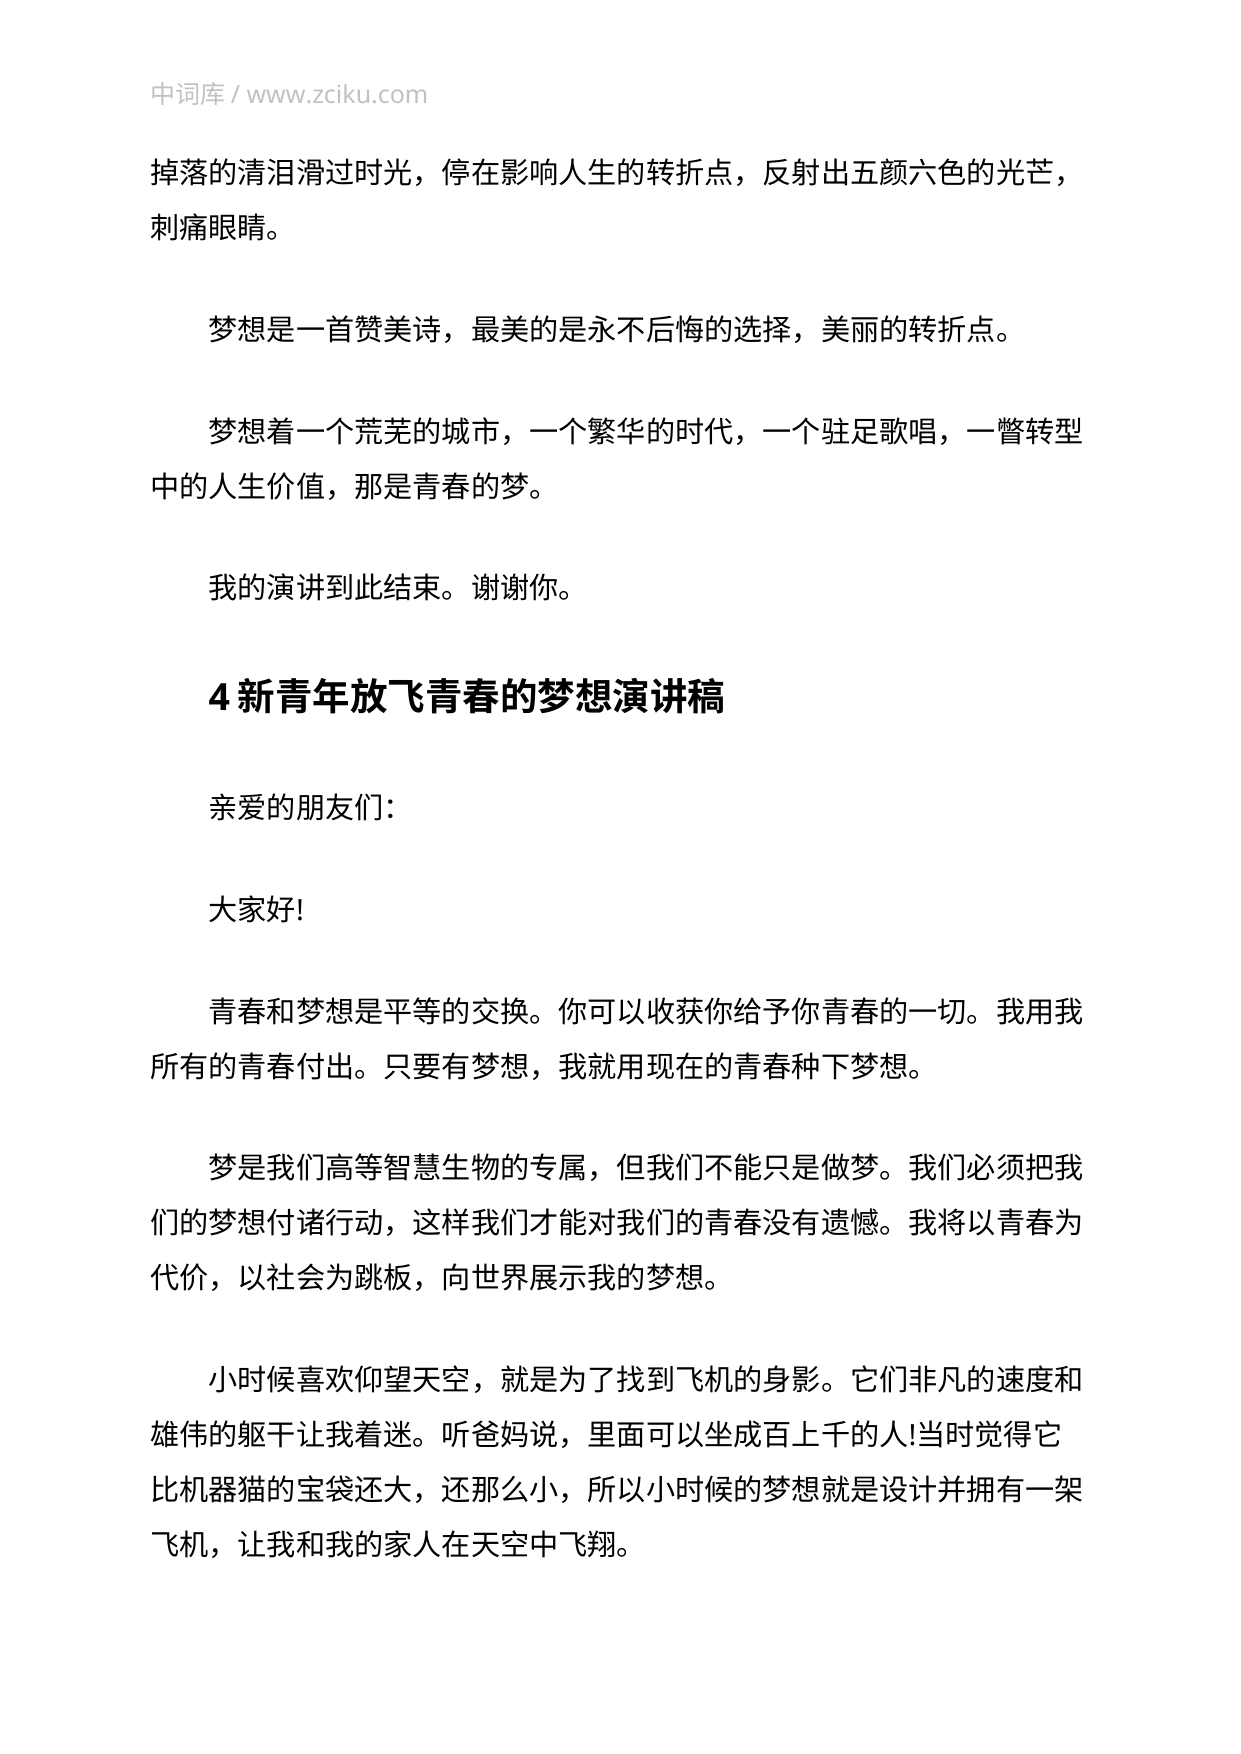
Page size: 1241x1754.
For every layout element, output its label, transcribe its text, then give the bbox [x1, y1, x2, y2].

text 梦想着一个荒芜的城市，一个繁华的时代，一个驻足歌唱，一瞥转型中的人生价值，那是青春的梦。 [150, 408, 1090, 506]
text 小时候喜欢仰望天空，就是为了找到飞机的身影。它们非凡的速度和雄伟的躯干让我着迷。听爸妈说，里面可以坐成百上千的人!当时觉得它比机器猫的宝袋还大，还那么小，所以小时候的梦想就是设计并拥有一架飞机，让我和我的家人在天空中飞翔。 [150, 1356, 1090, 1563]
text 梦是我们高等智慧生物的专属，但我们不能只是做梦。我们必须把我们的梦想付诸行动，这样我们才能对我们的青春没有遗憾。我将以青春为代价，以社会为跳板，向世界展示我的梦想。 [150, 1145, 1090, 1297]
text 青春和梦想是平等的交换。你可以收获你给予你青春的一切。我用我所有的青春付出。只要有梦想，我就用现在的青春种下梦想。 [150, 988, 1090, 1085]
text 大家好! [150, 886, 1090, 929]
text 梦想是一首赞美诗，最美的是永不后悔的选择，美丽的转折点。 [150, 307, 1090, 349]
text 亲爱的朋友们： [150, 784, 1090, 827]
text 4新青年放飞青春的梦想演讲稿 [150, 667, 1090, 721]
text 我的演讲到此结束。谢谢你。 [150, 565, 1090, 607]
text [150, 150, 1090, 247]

###

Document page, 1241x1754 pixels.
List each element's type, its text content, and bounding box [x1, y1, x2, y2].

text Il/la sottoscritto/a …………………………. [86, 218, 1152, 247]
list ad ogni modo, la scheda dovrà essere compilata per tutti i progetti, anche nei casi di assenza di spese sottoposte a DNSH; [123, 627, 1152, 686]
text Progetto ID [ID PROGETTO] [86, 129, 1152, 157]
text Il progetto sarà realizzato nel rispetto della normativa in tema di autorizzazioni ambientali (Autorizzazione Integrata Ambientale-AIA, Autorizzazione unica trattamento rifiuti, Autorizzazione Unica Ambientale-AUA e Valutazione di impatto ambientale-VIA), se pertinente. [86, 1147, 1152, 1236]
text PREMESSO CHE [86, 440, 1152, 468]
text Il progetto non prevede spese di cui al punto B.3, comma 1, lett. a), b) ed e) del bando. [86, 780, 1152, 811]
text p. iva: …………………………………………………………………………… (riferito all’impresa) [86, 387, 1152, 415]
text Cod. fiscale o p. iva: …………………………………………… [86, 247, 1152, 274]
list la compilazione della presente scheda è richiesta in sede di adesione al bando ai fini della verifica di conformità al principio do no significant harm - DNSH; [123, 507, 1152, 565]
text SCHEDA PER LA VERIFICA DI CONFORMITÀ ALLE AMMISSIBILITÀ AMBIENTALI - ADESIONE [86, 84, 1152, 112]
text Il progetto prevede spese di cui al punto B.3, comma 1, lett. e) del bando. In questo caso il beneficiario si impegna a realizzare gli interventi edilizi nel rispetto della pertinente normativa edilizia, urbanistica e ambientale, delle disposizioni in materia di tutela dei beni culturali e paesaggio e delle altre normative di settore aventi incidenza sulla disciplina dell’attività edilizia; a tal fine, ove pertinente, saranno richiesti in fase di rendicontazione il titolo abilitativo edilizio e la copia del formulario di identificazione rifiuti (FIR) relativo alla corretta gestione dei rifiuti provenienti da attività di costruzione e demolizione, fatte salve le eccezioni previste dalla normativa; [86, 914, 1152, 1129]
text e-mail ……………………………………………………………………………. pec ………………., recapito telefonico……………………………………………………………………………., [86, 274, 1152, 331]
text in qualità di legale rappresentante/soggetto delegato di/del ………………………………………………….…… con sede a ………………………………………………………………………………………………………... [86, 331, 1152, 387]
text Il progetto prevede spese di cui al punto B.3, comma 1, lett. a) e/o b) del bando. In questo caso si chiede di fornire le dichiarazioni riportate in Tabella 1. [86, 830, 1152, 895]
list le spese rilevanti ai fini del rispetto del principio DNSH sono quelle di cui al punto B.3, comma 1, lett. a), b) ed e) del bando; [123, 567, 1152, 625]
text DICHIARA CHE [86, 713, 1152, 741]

###

**WORK INSTRUCTIONS**
Please give an exact copy of the lines above, beginning with the line containing "Page size: 1241x1754." and running through the line containing "text [150, 150, 1090, 247]", and of no other lines.

**COMPLETED EXERCISE**
Page size: 1241x1754.
For every layout element, output its label, transcribe its text, then give the bbox [x1, y1, x2, y2].

text 梦想着一个荒芜的城市，一个繁华的时代，一个驻足歌唱，一瞥转型中的人生价值，那是青春的梦。 [150, 408, 1090, 506]
text 小时候喜欢仰望天空，就是为了找到飞机的身影。它们非凡的速度和雄伟的躯干让我着迷。听爸妈说，里面可以坐成百上千的人!当时觉得它比机器猫的宝袋还大，还那么小，所以小时候的梦想就是设计并拥有一架飞机，让我和我的家人在天空中飞翔。 [150, 1356, 1090, 1563]
text 梦是我们高等智慧生物的专属，但我们不能只是做梦。我们必须把我们的梦想付诸行动，这样我们才能对我们的青春没有遗憾。我将以青春为代价，以社会为跳板，向世界展示我的梦想。 [150, 1145, 1090, 1297]
text 青春和梦想是平等的交换。你可以收获你给予你青春的一切。我用我所有的青春付出。只要有梦想，我就用现在的青春种下梦想。 [150, 988, 1090, 1085]
text 大家好! [150, 886, 1090, 929]
text 梦想是一首赞美诗，最美的是永不后悔的选择，美丽的转折点。 [150, 307, 1090, 349]
text 亲爱的朋友们： [150, 784, 1090, 827]
text 4新青年放飞青春的梦想演讲稿 [150, 667, 1090, 721]
text 我的演讲到此结束。谢谢你。 [150, 565, 1090, 607]
text [150, 150, 1090, 247]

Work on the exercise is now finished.